L'ultima modifica è del 16 maggio 2010 alle ore 18:29.
L'incontro con Kenneth Kaunda è quello con un pezzo importante di storia dell'indipendenza africana. L'anziano eroe dello Zambia è anche una figura emblematica della storia dell'Africa contemporanea. Ma costituisce al tempo stesso un'eccezione. Ha combattuto per l'emancipazione della Rhodesia del nord, ribattezzata Zambia al momento dell'indipendenza nel 1964. Ha conosciuto le carceri della potenza coloniale britannica. Ha assunto il potere in un momento di grandi speranze per il continente: l'affrancamento dal giogo coloniale sembrava promettere un futuro radioso.
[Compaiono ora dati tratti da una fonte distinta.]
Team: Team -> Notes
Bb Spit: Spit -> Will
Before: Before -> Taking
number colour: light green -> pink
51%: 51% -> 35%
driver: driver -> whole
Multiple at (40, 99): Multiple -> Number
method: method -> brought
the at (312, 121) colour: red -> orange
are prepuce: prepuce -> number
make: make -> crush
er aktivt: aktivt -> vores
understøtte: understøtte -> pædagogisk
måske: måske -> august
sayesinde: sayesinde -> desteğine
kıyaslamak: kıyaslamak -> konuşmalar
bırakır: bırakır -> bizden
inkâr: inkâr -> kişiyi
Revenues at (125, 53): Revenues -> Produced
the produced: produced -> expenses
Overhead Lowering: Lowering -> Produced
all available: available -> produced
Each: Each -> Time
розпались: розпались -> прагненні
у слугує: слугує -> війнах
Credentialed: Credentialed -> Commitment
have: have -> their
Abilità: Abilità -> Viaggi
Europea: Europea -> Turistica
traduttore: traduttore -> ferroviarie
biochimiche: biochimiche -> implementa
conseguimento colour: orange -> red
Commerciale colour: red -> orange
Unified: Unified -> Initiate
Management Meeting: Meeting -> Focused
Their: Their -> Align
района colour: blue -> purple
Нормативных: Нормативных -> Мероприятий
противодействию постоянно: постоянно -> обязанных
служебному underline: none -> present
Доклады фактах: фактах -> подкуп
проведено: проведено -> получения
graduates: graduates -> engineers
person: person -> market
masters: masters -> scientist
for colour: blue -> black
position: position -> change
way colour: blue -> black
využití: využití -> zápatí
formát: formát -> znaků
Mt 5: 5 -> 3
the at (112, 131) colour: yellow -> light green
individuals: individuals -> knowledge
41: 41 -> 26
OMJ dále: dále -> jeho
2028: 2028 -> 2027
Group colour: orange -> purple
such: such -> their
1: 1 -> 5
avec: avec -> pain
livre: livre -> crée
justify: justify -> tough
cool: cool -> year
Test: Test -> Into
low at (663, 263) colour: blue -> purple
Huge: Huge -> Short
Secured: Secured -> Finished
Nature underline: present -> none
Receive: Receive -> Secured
Figlio di un pastore protestante, docente di professione, l'uomo che in Zambia tutti conoscono come KK è stato, come molti altri leader africani, un autocrate aggrappato al potere.
Al potere più di un quarto di secolo
Lo ha mantenuto in effetti per 27 lunghissimi anni. Oggi Kaunda è uno degli ultimi big-men dell'indipendenza ancora in vita. A differenza di tanti altri, non ha comunque mai assunto le sembianze di un dittatore senza scrupoli o di un satrapo sanguinario. Nella storia dell'indipendenza il suo nome appare accanto a quelli di Kwame Nkrumah (Ghana), Sekou Touré (Guinea Conakry) e Omar Bongo ( Gabon), che detiene il record assoluto poiché è stato presidente per 42 anni. Ma se dovessimo considerare anche le affinità morali e ideologiche il nome di Kaunda lo potremmo associare a pochi altri. In particolare a Julius Nyerere, leader dell'indipendenza della Tanzania con il quale Kaunda assunse la leadership dei paesi della Front Line contro il regime dell'Apartheid in Sudafrica. I due presidenti mantennero sempre una carica morale-ideologica, un misto di marxismo e di cristianesimo che li distinse da molti altri autocrati. Non furono despoti sanguinari e Kaunda in particolare si vanta di esser stato a capo di un paese pacifico. Il suo pacifismo ne fa un leader ancora popolare, anche se non sono in pochi oggi a ricordare le derive nepotistiche del suo regime, impregnato di favoritismi e corruzione.
Sconfitto solo dal voto popolare
KK fu anche molto restio ad aprire il paese al multipartitismo: lo fece solo sotto la pressione internazionale. Ma accettò senza batter ciglio la sconfitta elettorale che pose fine alla sua presidenza. Nel lungo incontro che ci ha concesso, è emersa una figura emblematica di un periodo storico controverso. Idealista, fiero dell'indipendenza, ma poco propenso ad assumersi le responsabilità di un fallimento economico misurabile ancora oggi nell'incapacità dello Zambia di imboccare la strada di uno sviluppo equilibrato: oggi il paese è al 166° posto nell'indice dello sviluppo delle Nazioni Unite, la disoccupazione è endemica malgrado le potenzialità notevoli del paese: grande due volte l'Italia, lo Zambia è ricco di risorse naturali e l'assenza di conflitti tra le 73 etnie, oltre a un livello educativo buono, ne fa, potenzialmente, un paese in grado di costruirsi un futuro migliore.